Thanksgiving was a frustrating mess - literally and figuratively! We made the mashed potatoes for the second straight year. Last year, I waited to the last second so they would still be warm and we were late to dinner. This year I decided to try it a different way and make them in advance and just warm them up when we got to my aunt's house. Except apparently when you let the potatoes cool before mixing them, they get lumpy. So we made a second batch and mixed them together. It made a huge mess and had both of us frustrated beyond belief. And we were pretty much late to dinner again.
Trevor was trying to help by getting Sierra dressed and doing her hair. He gave her two ponytails and they didn't look bad! Except for the red and green Christmas hair bows he put in her hair! Somehow he thought they matched this shirt:
Coen spit up all over his shirt minutes after I put him in it. What is this spit up thing anyway? Sierra spit up like twice in her whole life. I completely freaked out when he did it today, because it was more than he had ever spit up. I was worried that this meant he was going to have reflux.

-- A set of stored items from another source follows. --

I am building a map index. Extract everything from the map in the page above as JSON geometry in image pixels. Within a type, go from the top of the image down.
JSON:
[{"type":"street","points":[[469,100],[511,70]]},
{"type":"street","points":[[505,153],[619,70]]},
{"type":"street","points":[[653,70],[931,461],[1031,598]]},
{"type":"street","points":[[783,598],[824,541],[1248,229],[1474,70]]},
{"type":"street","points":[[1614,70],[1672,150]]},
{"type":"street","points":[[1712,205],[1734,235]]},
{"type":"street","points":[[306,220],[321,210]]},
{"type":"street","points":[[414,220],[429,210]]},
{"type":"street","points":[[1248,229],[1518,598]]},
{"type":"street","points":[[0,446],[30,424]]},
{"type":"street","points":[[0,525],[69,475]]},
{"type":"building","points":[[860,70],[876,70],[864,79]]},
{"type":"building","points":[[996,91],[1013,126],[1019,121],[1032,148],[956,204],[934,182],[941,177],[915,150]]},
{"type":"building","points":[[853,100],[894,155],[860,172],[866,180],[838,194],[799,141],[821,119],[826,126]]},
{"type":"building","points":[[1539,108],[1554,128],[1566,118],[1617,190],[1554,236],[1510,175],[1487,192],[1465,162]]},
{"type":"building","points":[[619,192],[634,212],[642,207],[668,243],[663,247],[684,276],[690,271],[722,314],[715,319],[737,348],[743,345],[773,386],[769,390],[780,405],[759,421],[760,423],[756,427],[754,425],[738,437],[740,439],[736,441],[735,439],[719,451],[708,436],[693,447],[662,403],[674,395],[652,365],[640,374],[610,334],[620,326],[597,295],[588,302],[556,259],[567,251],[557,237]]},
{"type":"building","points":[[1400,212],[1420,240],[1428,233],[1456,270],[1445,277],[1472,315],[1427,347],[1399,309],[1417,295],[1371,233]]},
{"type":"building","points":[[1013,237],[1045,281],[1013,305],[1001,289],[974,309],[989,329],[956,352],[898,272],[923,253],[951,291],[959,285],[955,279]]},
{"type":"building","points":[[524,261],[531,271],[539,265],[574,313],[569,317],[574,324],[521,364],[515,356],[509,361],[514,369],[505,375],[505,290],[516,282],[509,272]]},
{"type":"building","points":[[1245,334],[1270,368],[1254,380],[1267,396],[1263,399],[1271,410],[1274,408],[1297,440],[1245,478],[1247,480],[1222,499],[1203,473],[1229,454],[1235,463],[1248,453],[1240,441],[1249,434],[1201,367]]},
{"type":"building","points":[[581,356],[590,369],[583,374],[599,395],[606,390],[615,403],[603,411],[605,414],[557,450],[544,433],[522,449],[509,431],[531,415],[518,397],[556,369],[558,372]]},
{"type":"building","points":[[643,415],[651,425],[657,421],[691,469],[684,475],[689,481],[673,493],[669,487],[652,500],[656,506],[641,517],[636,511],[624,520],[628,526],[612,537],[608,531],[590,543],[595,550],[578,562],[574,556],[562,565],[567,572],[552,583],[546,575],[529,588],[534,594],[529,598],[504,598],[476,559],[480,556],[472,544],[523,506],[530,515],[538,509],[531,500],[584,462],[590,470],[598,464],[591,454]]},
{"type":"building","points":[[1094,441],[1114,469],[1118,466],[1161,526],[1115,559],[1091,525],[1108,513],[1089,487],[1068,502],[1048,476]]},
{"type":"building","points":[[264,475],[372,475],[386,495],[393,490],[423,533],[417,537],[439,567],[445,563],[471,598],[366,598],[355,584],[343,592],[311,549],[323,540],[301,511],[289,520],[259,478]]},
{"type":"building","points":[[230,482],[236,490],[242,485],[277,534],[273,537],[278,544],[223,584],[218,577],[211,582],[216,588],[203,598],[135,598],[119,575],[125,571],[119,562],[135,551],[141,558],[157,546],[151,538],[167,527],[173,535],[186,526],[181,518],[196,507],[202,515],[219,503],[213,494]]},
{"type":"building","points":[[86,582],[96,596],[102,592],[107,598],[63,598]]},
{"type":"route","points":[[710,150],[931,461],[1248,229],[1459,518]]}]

Grief caught me off guard today. I thought once we got through all the "firsts" that it would be easier. In some ways I feel like maybe it is just as difficult this year. I still miss her just as much as last year. No, it isn't so raw. I'm genuinely happy for the most part, but still sad and missing her at the same time. This year no one mentions her anymore. I feel like they forget her, like they think I am not sad or having a hard time at holidays anymore. Especially now that we have Coen. Everyone is so busy fussing over him that I think they forget the reason he is here - because she isn't.

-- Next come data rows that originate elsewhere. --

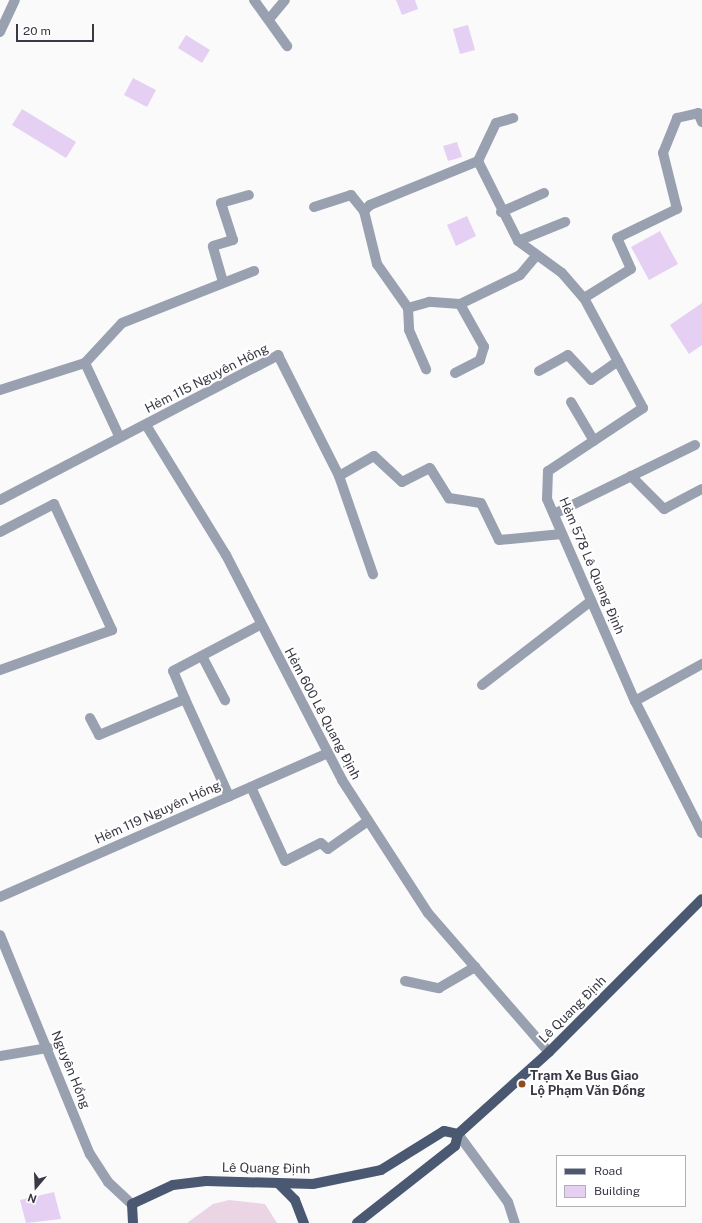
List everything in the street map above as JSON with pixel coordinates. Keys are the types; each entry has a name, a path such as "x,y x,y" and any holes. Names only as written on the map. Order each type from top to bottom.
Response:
{"main road":[{"name":"Lê Quang Định","path":"357,1223 455,1146 458,1134 549,1052 702,899"},
{"name":"Lê Quang Định","path":"132,1204 157,1191 189,1182 313,1184 381,1170 444,1132 458,1134"},
{"path":"278,1183 295,1200 304,1223"},
{"path":"132,1204 133,1223"}],"street":[{"path":"0,32 15,0"},
{"path":"254,0 270,18 286,46"},
{"path":"270,18 285,0"},
{"path":"584,298 631,269 617,238 678,209 663,153 677,118 698,113 702,122"},
{"path":"364,211 478,161 496,123 513,118"},
{"name":"Hẻm 578 Lê Quang Định","path":"478,161 501,212 518,242 562,273 584,298 643,408 548,471 547,499 635,701 702,833"},
{"path":"501,212 544,193"},
{"path":"223,282 213,246 233,240 221,203 249,195"},
{"path":"314,207 351,195 364,211 376,264 408,308 409,330 426,368"},
{"path":"518,242 565,222"},
{"path":"408,308 429,302 460,304 520,275 536,256"},
{"path":"0,390 85,363 122,323 254,271"},
{"path":"455,373 480,360 484,348 460,304"},
{"name":"Hẻm 115 Nguyên Hồng","path":"0,500 120,436 146,425 278,355 339,476 373,574"},
{"path":"539,371 568,355 592,380 618,361"},
{"path":"85,363 120,436"},
{"path":"571,402 594,441"},
{"name":"Hẻm 600 Lê Quang Định","path":"146,425 226,555 260,626 326,754 368,821 428,913 549,1052"},
{"path":"554,514 695,445"},
{"path":"339,476 374,456 402,482 430,468 449,498 481,503 500,540 562,534"},
{"path":"631,476 664,509 702,489"},
{"path":"0,532 54,504 112,630 0,670"},
{"path":"482,685 591,601"},
{"path":"229,796 173,670 260,626"},
{"path":"202,656 225,700"},
{"path":"635,701 702,664"},
{"path":"90,718 99,735 185,699"},
{"name":"Hẻm 119 Nguyên Hồng","path":"0,897 326,754"},
{"path":"251,787 285,861 321,843 328,849 368,821"},
{"name":"Nguyên Hồng","path":"0,935 48,1048 90,1154 108,1182 132,1204"},
{"path":"406,981 439,988 475,967"},
{"path":"0,1056 48,1048"},
{"path":"458,1134 508,1202 515,1223"}],"shaded area":[{"path":"229,1200 265,1204 277,1223 187,1223 213,1204"}],"building":[{"path":"396,0 415,0 418,9 402,15"},
{"path":"468,25 475,50 460,54 453,29"},
{"path":"186,35 210,50 202,63 178,48"},
{"path":"133,78 156,90 147,107 124,95"},
{"path":"22,109 76,142 66,158 12,125"},
{"path":"457,142 462,157 448,161 443,146"},
{"path":"467,216 476,236 456,246 447,225"},
{"path":"660,231 678,264 649,280 631,247"},
{"path":"702,303 702,345 689,354 670,325"},
{"path":"54,1192 61,1219 26,1223 20,1200"}],"place":[{"name":"Trạm Xe Bus Giao Lộ Phạm Văn Đồng","path":"522,1084"}]}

I actually overheard a comment about how nice it is that my brother and I both have "one of each" and they are so close in age and how "perfect" it is. I know what was meant by it, and I know it came from a well-meaning place. But I can't help but be bothered by it. It makes my blood boil. I do NOT have one of each, I have TWO daughters and one son. It's comments like that, that make me think she is forgotten.

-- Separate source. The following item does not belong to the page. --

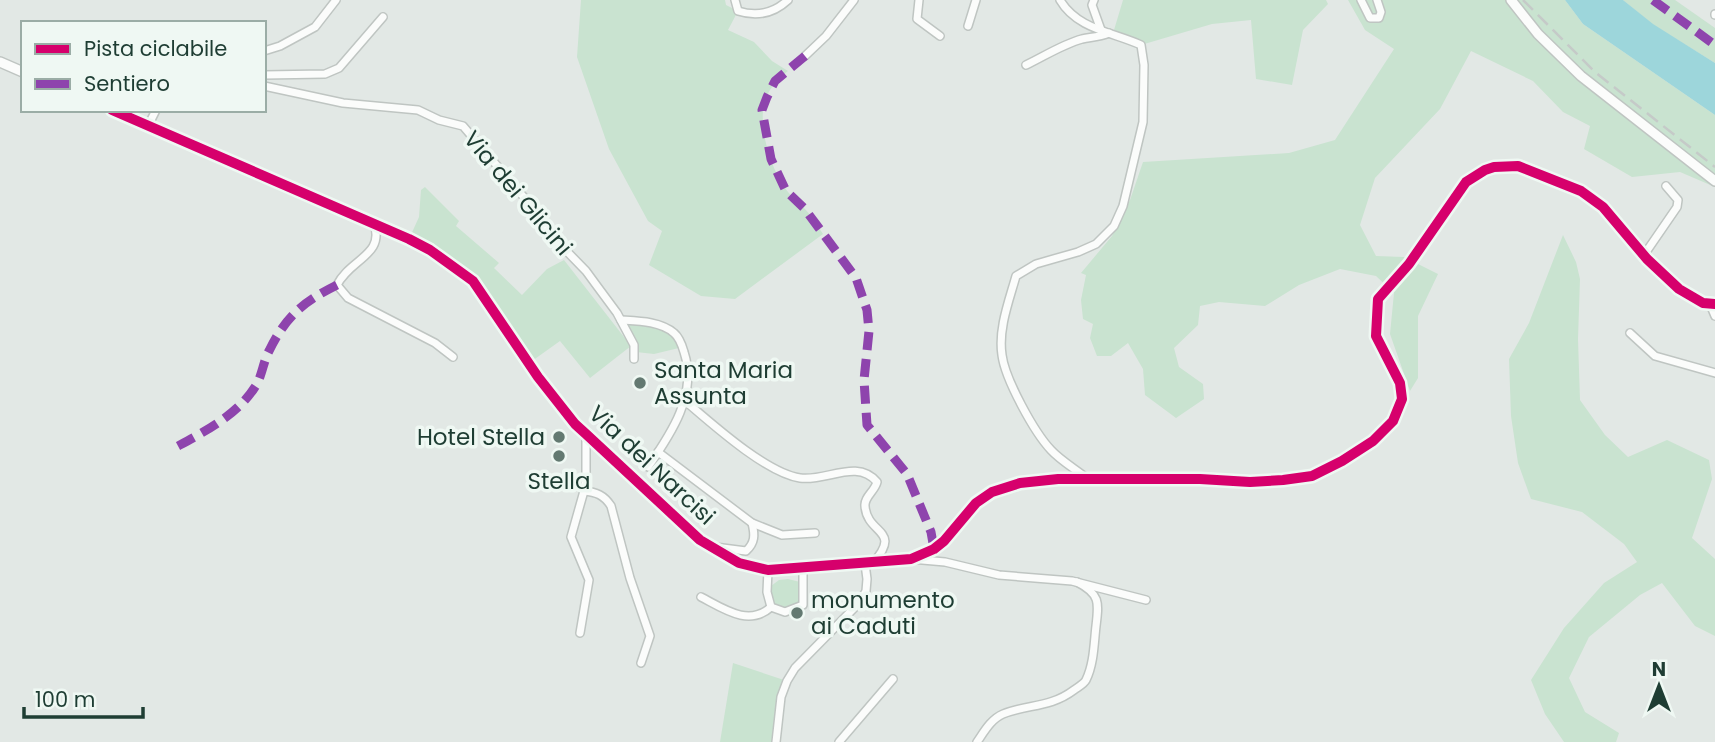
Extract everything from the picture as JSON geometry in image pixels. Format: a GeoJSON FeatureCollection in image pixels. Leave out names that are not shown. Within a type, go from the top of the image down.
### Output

When we were at my in-laws, there was this sad song playing on the TV and when I looked up at the screen, I saw a picture of a baby girl with a big bow in her hair. I almost couldn't contain the lump in my throat. And then there is this baby doll in a cradle that sits in front of their fireplace. Last year when we were there, it bothered me. The cradle reminded me of a coffin for one. When you pick the baby doll up its arms fall limply to the side. That is one of the images that haunts me - I remember seeing Trevor holding Adelyn and her arms did that, so lifeless. Very often when I see baby dolls - even Sierra's favorite doll Rosie - with arms like that, that image flashes in my head. This year, seeing the doll reminded me of last year and how much I hurt. And once again I saw that image of Adelyn's lifeless arms in my head.
I didn't expect to have a lump in my throat all day long. I miss her. As absolutely crazy and frustrating as the last few days have been, I find myself longing for more of it. I wish I had a 14 month old little girl to chase around too. I know that would be pure craziness, but I don't care. It would be better than her not being here.